(Records from a data collection)
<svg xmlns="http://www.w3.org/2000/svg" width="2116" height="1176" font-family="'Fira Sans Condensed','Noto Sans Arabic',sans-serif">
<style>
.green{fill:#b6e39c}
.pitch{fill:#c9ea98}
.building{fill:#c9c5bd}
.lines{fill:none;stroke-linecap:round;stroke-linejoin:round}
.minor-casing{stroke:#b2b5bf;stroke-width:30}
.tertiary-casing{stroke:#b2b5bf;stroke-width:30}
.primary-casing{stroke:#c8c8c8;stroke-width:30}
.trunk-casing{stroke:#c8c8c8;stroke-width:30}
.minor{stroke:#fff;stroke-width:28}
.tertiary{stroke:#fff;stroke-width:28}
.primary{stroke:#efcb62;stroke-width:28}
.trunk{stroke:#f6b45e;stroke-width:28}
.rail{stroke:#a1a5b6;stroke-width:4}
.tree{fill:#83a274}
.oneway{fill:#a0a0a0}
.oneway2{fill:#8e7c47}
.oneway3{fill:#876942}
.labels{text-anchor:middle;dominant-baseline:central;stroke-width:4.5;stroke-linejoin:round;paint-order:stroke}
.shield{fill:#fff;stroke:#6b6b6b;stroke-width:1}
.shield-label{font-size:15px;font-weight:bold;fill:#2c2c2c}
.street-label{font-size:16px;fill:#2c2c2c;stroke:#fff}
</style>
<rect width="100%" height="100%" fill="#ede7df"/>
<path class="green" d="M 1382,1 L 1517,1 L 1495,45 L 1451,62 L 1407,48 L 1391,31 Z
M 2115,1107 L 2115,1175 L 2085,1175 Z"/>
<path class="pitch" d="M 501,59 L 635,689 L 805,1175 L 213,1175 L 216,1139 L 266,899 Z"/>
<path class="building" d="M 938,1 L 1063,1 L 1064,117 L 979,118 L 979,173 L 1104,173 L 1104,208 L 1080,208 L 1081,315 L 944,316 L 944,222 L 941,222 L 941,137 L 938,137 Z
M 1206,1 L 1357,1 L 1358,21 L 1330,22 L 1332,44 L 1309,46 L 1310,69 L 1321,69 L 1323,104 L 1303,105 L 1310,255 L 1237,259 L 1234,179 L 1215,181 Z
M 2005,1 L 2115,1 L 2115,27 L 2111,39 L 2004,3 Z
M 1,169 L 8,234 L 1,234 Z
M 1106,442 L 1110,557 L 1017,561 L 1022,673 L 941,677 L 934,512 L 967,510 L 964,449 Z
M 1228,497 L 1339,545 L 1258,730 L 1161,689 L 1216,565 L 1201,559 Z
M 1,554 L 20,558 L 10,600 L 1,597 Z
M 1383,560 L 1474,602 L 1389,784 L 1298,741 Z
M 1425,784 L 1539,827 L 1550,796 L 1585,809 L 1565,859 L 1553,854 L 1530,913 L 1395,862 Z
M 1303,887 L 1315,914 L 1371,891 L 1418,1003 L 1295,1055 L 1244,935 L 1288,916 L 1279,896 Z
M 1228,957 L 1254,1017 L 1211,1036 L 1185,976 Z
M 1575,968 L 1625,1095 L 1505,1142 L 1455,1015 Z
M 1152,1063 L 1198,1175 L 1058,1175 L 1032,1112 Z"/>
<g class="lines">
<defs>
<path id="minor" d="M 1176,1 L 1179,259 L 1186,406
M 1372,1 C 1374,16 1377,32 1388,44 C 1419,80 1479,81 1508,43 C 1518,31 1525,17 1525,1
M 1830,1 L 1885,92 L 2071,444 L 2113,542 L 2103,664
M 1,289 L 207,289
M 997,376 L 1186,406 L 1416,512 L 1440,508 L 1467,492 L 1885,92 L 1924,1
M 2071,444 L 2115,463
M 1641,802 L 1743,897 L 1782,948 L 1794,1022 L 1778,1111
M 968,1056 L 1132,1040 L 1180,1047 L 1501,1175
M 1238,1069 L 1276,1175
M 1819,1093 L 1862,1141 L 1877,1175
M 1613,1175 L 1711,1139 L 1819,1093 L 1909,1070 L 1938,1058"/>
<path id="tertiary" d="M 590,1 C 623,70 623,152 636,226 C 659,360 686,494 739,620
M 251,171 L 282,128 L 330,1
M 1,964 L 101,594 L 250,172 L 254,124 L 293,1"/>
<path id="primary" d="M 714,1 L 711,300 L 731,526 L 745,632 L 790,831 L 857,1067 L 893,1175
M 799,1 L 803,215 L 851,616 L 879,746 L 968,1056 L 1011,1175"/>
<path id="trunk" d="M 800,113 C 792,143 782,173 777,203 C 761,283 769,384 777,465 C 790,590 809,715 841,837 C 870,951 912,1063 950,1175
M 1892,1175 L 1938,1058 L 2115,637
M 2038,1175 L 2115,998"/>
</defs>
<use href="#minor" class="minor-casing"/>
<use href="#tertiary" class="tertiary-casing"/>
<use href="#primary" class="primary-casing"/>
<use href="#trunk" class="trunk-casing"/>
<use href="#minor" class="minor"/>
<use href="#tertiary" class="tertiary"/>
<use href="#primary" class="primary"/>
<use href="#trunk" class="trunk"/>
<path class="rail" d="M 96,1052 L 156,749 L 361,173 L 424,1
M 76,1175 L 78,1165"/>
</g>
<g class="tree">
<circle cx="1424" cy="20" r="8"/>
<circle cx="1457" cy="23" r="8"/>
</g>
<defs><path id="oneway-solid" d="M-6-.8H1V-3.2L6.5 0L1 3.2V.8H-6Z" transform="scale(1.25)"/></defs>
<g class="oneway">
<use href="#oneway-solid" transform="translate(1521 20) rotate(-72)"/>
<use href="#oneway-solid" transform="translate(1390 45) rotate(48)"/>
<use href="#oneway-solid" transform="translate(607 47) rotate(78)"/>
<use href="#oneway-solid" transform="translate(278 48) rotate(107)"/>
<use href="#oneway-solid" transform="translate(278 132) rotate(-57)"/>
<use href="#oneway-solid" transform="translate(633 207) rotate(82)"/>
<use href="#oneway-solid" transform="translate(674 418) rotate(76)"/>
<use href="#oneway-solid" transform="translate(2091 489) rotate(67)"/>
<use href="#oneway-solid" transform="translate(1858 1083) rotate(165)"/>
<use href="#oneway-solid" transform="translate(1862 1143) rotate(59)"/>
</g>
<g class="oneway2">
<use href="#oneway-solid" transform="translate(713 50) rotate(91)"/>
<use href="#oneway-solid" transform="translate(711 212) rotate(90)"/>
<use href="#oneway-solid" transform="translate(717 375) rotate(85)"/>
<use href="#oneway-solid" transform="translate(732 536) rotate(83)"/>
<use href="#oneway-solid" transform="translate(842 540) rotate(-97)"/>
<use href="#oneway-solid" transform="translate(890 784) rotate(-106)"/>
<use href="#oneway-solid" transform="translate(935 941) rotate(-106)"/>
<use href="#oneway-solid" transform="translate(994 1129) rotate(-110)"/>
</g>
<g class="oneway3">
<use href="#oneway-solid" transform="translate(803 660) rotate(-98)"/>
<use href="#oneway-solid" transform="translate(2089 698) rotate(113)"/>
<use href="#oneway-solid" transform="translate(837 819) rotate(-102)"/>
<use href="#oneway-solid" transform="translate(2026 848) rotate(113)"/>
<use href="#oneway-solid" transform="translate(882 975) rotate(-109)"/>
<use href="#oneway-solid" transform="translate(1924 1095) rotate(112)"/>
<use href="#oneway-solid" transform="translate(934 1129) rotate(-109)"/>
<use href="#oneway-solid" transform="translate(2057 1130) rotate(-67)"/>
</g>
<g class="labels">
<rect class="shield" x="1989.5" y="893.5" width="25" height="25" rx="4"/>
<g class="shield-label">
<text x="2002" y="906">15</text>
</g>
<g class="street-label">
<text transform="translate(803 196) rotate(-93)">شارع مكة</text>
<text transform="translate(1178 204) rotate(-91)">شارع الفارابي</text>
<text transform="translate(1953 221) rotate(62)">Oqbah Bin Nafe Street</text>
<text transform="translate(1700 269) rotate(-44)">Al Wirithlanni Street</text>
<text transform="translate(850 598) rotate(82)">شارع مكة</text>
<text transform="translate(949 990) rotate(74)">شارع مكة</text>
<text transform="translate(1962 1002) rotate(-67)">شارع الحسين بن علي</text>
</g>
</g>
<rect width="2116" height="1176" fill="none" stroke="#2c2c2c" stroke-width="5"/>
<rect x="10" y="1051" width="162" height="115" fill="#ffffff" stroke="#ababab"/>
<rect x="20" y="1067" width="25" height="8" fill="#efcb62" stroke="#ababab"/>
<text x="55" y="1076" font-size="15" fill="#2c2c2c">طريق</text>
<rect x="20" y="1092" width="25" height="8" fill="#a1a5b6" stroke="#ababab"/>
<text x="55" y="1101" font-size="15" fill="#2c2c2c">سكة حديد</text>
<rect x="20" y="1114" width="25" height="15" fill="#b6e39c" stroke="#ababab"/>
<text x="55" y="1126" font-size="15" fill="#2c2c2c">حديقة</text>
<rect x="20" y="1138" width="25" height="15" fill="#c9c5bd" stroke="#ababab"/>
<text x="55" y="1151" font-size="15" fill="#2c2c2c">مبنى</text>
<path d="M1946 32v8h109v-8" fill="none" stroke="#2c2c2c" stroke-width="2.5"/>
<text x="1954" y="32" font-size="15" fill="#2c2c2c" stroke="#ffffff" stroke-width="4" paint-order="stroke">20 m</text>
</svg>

• To do
Return each full line of the entries that contains the word "labels".

• Completed exercise
.labels{text-anchor:middle;dominant-baseline:central;stroke-width:4.5;stroke-linejoin:round;paint-order:stroke}
<g class="labels">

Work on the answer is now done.